**Passage du texte:**
.....

Stacks Image 40951
octobre 2014
978-2-84809-237-9
15 x 20 cm
72 pages

13 €






Existence amont
Alain Roger
« Alors – Saint-Nazaire – je l’aime d’un amour secret.
En partie contrarié, forcément. Et si la poésie était venue
à propos ? Nouvelle hypothèse. Pour voler au secours du lieu si souvent blâmé. La poésie armant le super-héros qui va sauver sa ville. Inconsciemment, il y a peut-être un peu de cela. Chercher des mots et des couleurs pour enluminer le tableau pâlichon d’une ville à la remorque de son port, ses chantiers, ses milliers d’ouvriers, et s’ils sont bien choisis, ces mots pourraient alors convaincre d’autres que moi. » A. R.


Alain Roger est né en 1966. Il a passé son enfance et son adolescence à Saint-Nazaire et y revient régulièrement.
Il enseigne aujourd'hui les arts plastiques au lycée des métiers de l'horticulture et du paysage à Montreuil, se partageant entre peinture et écriture.
La lecture de Jean-Louis Violeau

Saint-Nazaire : quitter la ville ?

Puisqu’il s’agit d’une note de lecture, je vais choisir la partialité, être un peu sommaire et même réducteur, sans doute. Il y a en effet à mon sens trois types de « Nazairiens ». Ceux qui disent « j’adôre Saint-Nazaire » sur un joli ton hésitant entre l’amour et la compassion mais qui prennent bien garde d’y habiter, lui préférant généralement les charmes de La Baule – puisque cette ville ne se comprend pas sans sa voisine. Il y a ceux qui y ont habité et puis qui l’ont quittée, contraints par les prix de l’immobilier notamment dans sa partie ouest, et souvent à la recherche d’une maison. Ceux-là n’ont guère d’avis, au fond, sur Saint-Nazaire. Régulièrement, ils y travaillent. Et puis enfin, il y a ceux qui y résident. Alain Roger est, lui, parti après y avoir grandi, mais parti loin, à Montreuil où il enseigne les arts plastiques au lycée des métiers de l’horticulture et du paysage.

.....

**Consignes écrites:**
a. Dans la note de lecture sur Saint-Nazaire, combien de types de « Nazairiens » l'auteur distingue-t-il ?
b. Prolongez le texte sur Saint-Nazaire à la suite de sa dernière phrase.

**Matériel présenté:**
.....

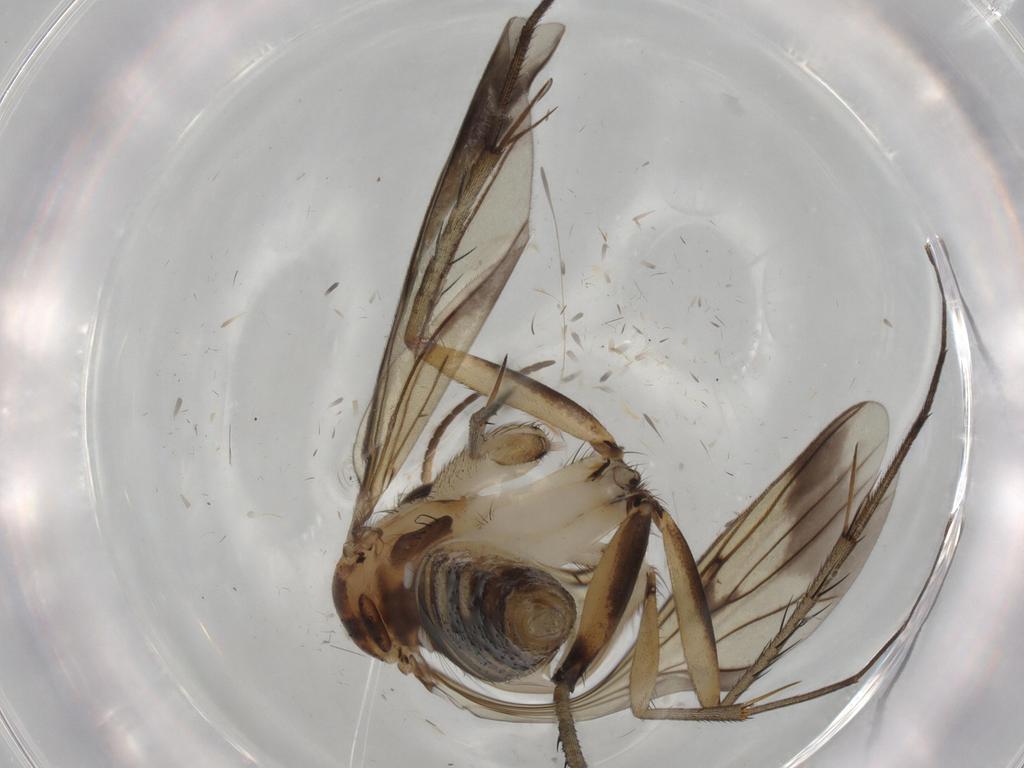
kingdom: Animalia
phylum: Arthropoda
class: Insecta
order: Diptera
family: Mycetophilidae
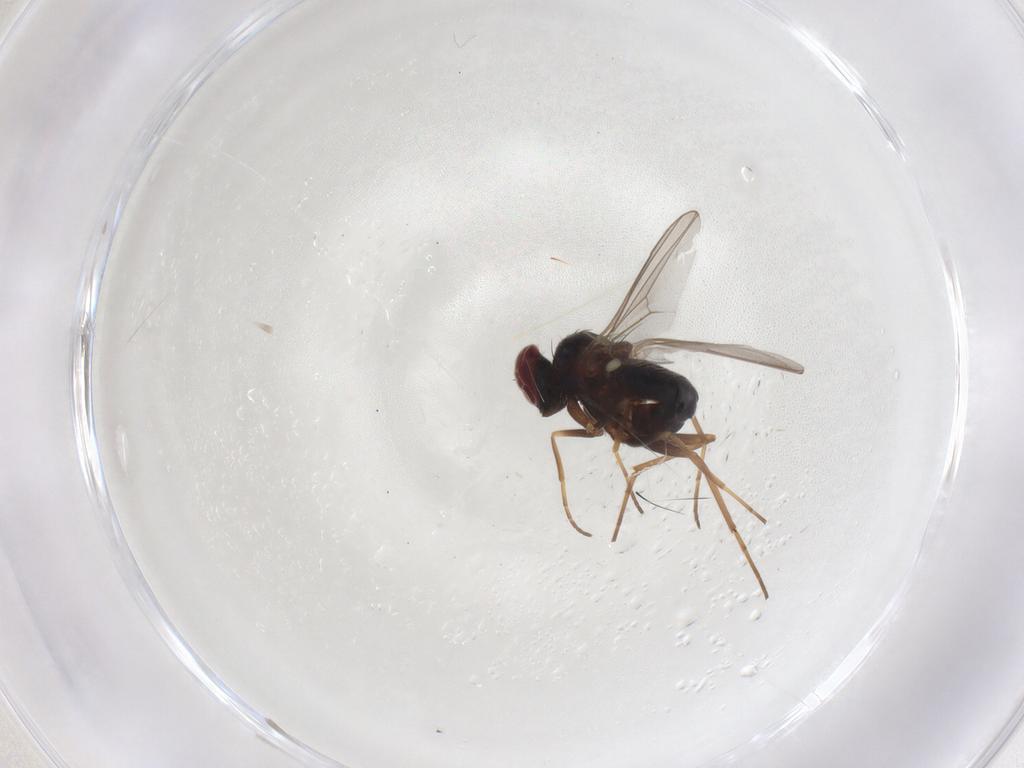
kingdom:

.....

**Corrigé de l'exercice:**
a. Il en distingue trois.

b.
« Situation idéale, écrit-il mais c’est à propos de la ville, purement théorique s’agissant de Saint-Nazaire, ville étale aux confins d’un estuaire dont la remuante largeur a toujours eu le dernier mot. » Et surtout « projetée d’un jet dans sa totalité », par « un prix de Rome pourtant ! qui a pondu cette cité pas présentable pour un sou en dépit des bonnes intentions. » Ville coiffée en brosse, ajouterais-je sur un ton plus prosaïque, qui n’avait qu’un building et une base pour dépasser la toise du R+4. « Parlez-moi de Nantes, de La Baule, ou même de Saint-Marc (merci Tati). Dites la Brière, la Loire, l’Atlantique. Tout ce qui l’entoure. La ville est cernée : autour abondent les images, les mots qui légendent. Légions. Tandis qu’elle. Au milieu, encalminée dans la pâleur. Creuse en apparence. Paysage en creux. » Nous y sommes. Mais le creux, ça résonne ?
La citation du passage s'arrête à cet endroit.